Also, if you are interested in the history of the wedding dress I must tell you about the book published by the Victoria & Albert museum by Edwina Ehrman called ‘The Wedding Dress’. In this blog I will share with you some facts I have learned from it, however, I regret I cannot reproduce all of the amazing colour plates.
- The first wedding dress acquired by the V&A Museum was made of silk woven between 1755 and 1760.
- The 1770s saw the introduction of the skirt being drawn up into soft puffs and large ruched loops as is often seen in present day wedding dresses.
- In 1801 it was fashionable to wear veils with evening dress, which preceded the adoption of veils for bridal wear in Britain.
- Before 1830 the aristocracy favoured white and silver wedding dresses and the men wore white and silver coat and breeches.

### Written task 1
Transcribe the wedding dress passage above in full, word for word.
The wedding dress text and the records that follow are separate materials.

### Raw data
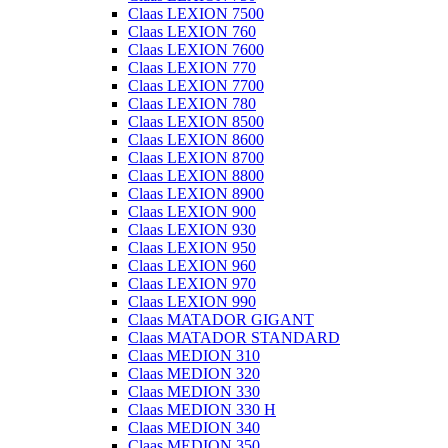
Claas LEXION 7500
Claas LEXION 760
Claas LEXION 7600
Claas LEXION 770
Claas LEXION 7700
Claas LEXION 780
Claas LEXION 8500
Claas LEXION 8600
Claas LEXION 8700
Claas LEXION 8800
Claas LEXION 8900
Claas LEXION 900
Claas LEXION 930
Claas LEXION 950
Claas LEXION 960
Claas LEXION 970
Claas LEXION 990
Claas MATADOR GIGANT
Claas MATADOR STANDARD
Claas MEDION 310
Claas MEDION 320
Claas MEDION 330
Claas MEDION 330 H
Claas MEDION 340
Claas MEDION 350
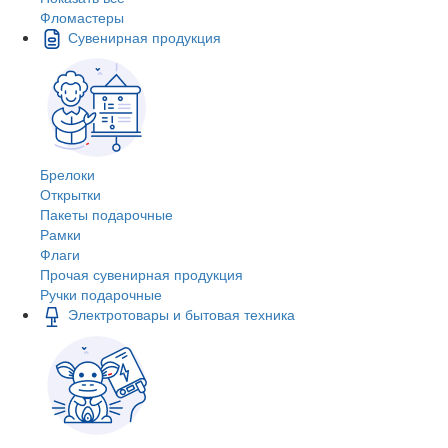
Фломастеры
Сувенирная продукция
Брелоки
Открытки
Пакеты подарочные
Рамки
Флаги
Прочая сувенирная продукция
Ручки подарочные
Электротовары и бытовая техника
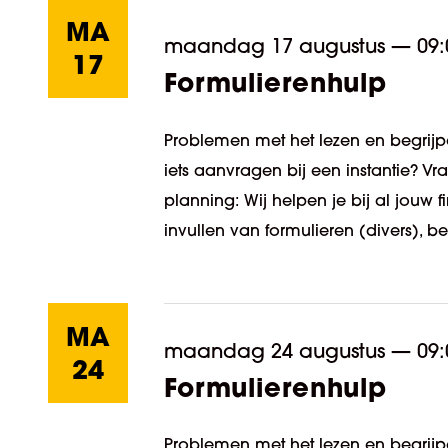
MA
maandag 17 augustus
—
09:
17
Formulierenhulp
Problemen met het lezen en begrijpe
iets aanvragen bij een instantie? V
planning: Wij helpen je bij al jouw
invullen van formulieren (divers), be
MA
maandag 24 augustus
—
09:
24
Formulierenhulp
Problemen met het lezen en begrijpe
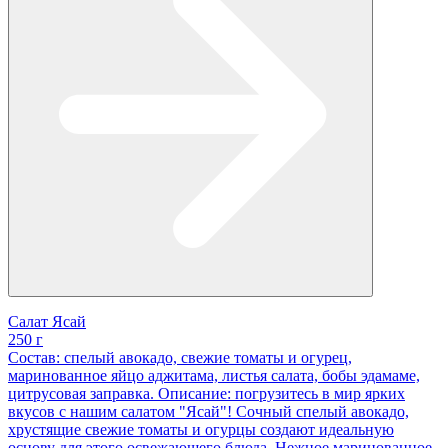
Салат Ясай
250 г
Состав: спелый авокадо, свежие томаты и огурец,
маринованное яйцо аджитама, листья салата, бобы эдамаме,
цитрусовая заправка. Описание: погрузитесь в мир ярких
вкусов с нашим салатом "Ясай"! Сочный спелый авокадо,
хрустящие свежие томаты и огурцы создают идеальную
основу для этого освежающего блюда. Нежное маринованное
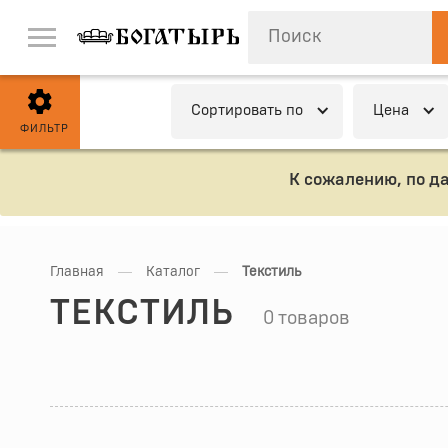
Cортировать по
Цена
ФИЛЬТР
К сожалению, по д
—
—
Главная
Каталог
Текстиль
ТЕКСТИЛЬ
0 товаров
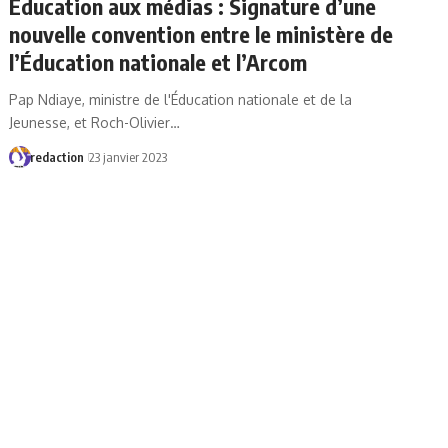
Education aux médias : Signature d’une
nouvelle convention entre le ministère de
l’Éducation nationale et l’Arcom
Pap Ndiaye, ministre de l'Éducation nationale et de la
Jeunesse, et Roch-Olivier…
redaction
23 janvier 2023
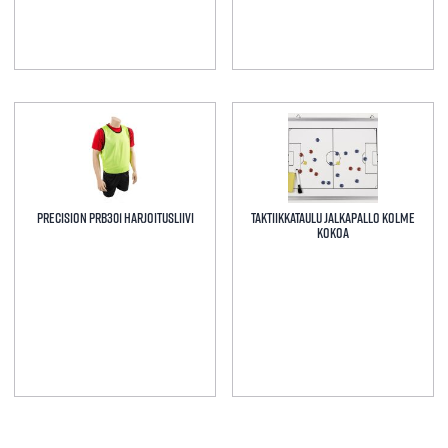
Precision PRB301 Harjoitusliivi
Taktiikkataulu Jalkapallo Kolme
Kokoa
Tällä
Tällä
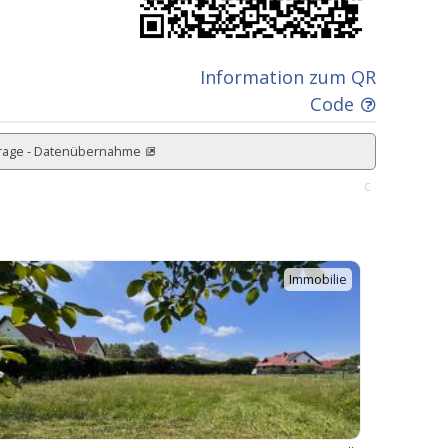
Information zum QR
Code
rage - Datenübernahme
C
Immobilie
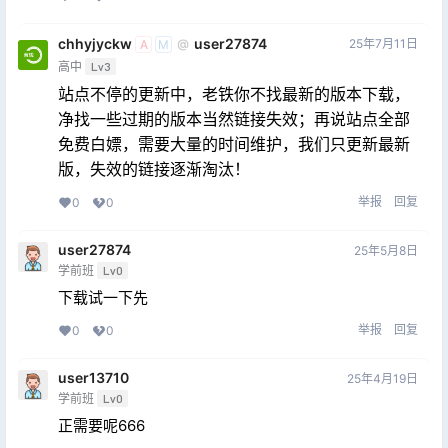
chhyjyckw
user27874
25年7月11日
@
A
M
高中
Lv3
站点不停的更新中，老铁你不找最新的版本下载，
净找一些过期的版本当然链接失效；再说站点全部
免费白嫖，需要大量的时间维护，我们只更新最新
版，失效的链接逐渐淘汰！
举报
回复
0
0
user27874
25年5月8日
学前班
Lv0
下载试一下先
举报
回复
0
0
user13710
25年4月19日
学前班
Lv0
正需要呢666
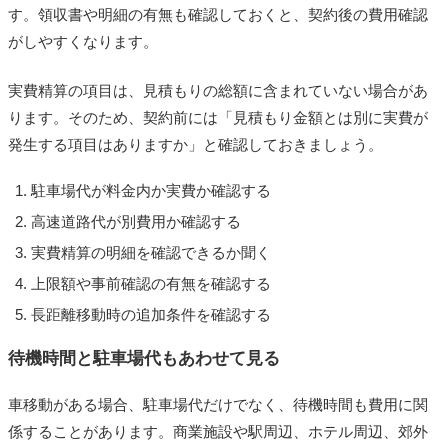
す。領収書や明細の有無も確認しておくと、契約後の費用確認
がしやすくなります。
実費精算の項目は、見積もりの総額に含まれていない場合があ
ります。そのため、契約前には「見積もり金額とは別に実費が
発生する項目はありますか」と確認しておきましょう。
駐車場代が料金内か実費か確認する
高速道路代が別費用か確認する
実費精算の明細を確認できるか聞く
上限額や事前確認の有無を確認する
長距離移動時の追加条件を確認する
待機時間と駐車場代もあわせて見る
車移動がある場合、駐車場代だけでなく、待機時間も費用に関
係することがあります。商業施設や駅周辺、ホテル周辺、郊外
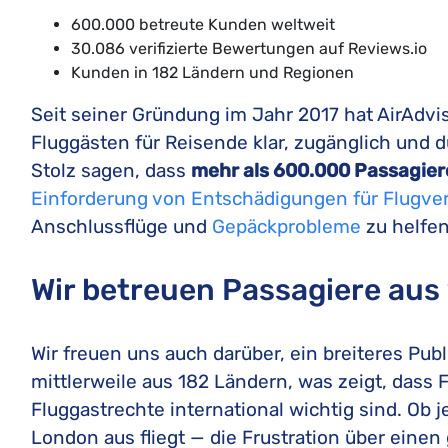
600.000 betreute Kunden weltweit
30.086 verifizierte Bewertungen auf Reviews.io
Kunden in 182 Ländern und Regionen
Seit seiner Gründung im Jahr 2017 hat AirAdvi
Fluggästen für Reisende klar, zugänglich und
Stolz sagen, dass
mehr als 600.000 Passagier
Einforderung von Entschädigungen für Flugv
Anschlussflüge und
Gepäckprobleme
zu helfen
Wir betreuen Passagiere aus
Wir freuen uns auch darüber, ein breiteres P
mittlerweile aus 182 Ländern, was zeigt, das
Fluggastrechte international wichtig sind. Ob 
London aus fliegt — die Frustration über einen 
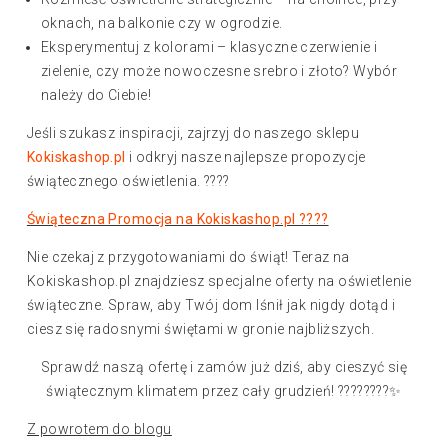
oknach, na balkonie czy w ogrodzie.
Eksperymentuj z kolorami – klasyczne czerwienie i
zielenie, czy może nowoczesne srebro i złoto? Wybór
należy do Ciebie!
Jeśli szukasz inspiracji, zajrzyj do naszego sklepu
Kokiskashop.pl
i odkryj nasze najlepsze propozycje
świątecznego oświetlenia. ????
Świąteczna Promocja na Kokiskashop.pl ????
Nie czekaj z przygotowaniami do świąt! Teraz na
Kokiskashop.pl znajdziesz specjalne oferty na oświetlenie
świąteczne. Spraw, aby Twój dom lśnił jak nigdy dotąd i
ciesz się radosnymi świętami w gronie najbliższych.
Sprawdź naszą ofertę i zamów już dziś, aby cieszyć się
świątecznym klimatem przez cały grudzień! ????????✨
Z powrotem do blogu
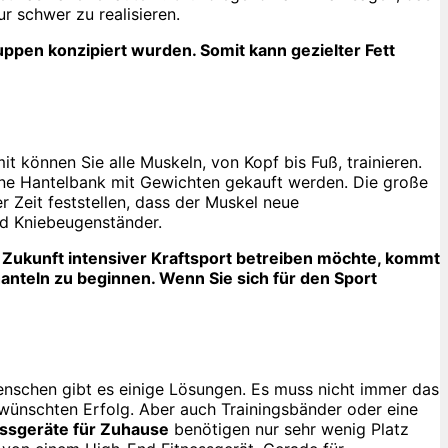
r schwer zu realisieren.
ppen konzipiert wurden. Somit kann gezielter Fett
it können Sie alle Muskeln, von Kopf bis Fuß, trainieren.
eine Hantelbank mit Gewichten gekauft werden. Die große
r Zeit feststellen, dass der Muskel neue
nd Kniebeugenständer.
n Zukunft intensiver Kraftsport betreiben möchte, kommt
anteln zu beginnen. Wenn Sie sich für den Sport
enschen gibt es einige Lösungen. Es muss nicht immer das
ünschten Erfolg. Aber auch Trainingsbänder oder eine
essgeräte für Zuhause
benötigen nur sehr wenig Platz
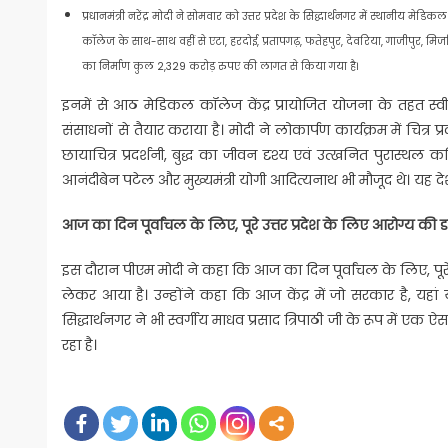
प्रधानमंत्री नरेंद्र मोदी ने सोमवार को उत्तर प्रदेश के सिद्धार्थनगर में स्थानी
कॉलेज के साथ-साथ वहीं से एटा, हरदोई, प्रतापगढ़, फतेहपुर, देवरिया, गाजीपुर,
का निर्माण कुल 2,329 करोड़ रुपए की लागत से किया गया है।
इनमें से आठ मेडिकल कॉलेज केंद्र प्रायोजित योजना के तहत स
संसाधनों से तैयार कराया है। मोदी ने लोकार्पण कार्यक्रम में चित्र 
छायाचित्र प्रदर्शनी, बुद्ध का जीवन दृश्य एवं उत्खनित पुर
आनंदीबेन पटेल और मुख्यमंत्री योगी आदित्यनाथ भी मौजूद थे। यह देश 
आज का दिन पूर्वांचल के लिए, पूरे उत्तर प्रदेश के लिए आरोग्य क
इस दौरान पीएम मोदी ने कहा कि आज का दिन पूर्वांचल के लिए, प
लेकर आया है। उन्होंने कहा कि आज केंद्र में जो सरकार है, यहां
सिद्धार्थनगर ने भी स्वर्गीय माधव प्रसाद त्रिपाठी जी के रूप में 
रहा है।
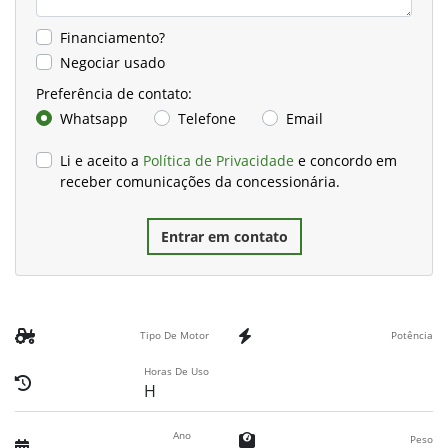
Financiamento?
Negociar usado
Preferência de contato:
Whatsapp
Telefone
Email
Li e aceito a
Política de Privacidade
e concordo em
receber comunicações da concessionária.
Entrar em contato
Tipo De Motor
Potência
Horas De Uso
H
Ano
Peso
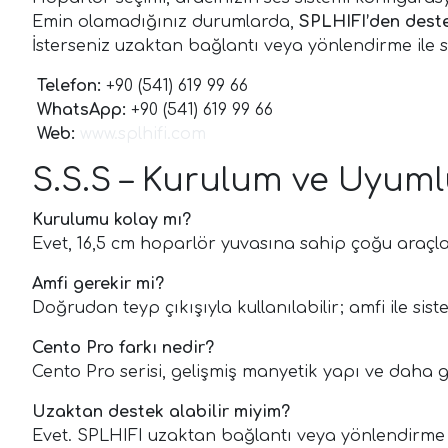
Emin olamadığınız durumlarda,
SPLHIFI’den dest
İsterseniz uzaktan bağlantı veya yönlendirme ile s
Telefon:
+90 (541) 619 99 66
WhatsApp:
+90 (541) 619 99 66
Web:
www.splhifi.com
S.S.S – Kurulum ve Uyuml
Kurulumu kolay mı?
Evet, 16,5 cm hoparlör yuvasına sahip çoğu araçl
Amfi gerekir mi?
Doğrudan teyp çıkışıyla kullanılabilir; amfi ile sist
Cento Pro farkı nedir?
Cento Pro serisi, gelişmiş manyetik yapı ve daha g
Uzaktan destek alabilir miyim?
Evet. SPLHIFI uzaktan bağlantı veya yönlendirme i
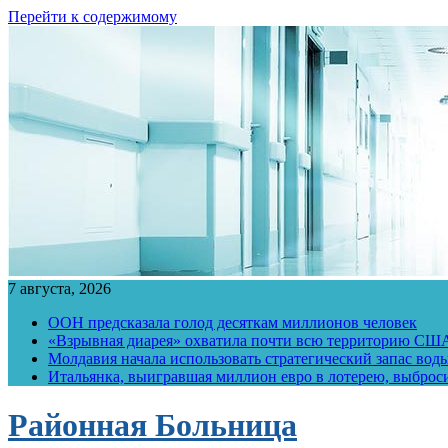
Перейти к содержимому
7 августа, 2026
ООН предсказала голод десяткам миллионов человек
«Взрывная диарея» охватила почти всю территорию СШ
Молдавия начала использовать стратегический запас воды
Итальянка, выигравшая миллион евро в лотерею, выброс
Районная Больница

### Written task 2
Format the records above as a Markdown table with the columns Row and Line. Begin at the start of the records and stop after the line that contains "Электротовары и бытовая техника", skipping blank lines and omitting the pictures.

### Result 1
Also, if you are interested in the history of the wedding dress I must tell you about the book published by the Victoria & Albert museum by Edwina Ehrman called ‘The Wedding Dress’. In this blog I will share with you some facts I have learned from it, however, I regret I cannot reproduce all of the amazing colour plates.
- The first wedding dress acquired by the V&A Museum was made of silk woven between 1755 and 1760.
- The 1770s saw the introduction of the skirt being drawn up into soft puffs and large ruched loops as is often seen in present day wedding dresses.
- In 1801 it was fashionable to wear veils with evening dress, which preceded the adoption of veils for bridal wear in Britain.
- Before 1830 the aristocracy favoured white and silver wedding dresses and the men wore white and silver coat and breeches.

### Result 2
| Row | Line |
|---|---|
| 1 | Claas LEXION 7500 |
| 2 | Claas LEXION 760 |
| 3 | Claas LEXION 7600 |
| 4 | Claas LEXION 770 |
| 5 | Claas LEXION 7700 |
| 6 | Claas LEXION 780 |
| 7 | Claas LEXION 8500 |
| 8 | Claas LEXION 8600 |
| 9 | Claas LEXION 8700 |
| 10 | Claas LEXION 8800 |
| 11 | Claas LEXION 8900 |
| 12 | Claas LEXION 900 |
| 13 | Claas LEXION 930 |
| 14 | Claas LEXION 950 |
| 15 | Claas LEXION 960 |
| 16 | Claas LEXION 970 |
| 17 | Claas LEXION 990 |
| 18 | Claas MATADOR GIGANT |
| 19 | Claas MATADOR STANDARD |
| 20 | Claas MEDION 310 |
| 21 | Claas MEDION 320 |
| 22 | Claas MEDION 330 |
| 23 | Claas MEDION 330 H |
| 24 | Claas MEDION 340 |
| 25 | Claas MEDION 350 |
| 26 | Фломастеры |
| 27 | Сувенирная продукция |
| 28 | Брелоки |
| 29 | Открытки |
| 30 | Пакеты подарочные |
| 31 | Рамки |
| 32 | Флаги |
| 33 | Прочая сувенирная продукция |
| 34 | Ручки подарочные |
| 35 | Электротовары и бытовая техника |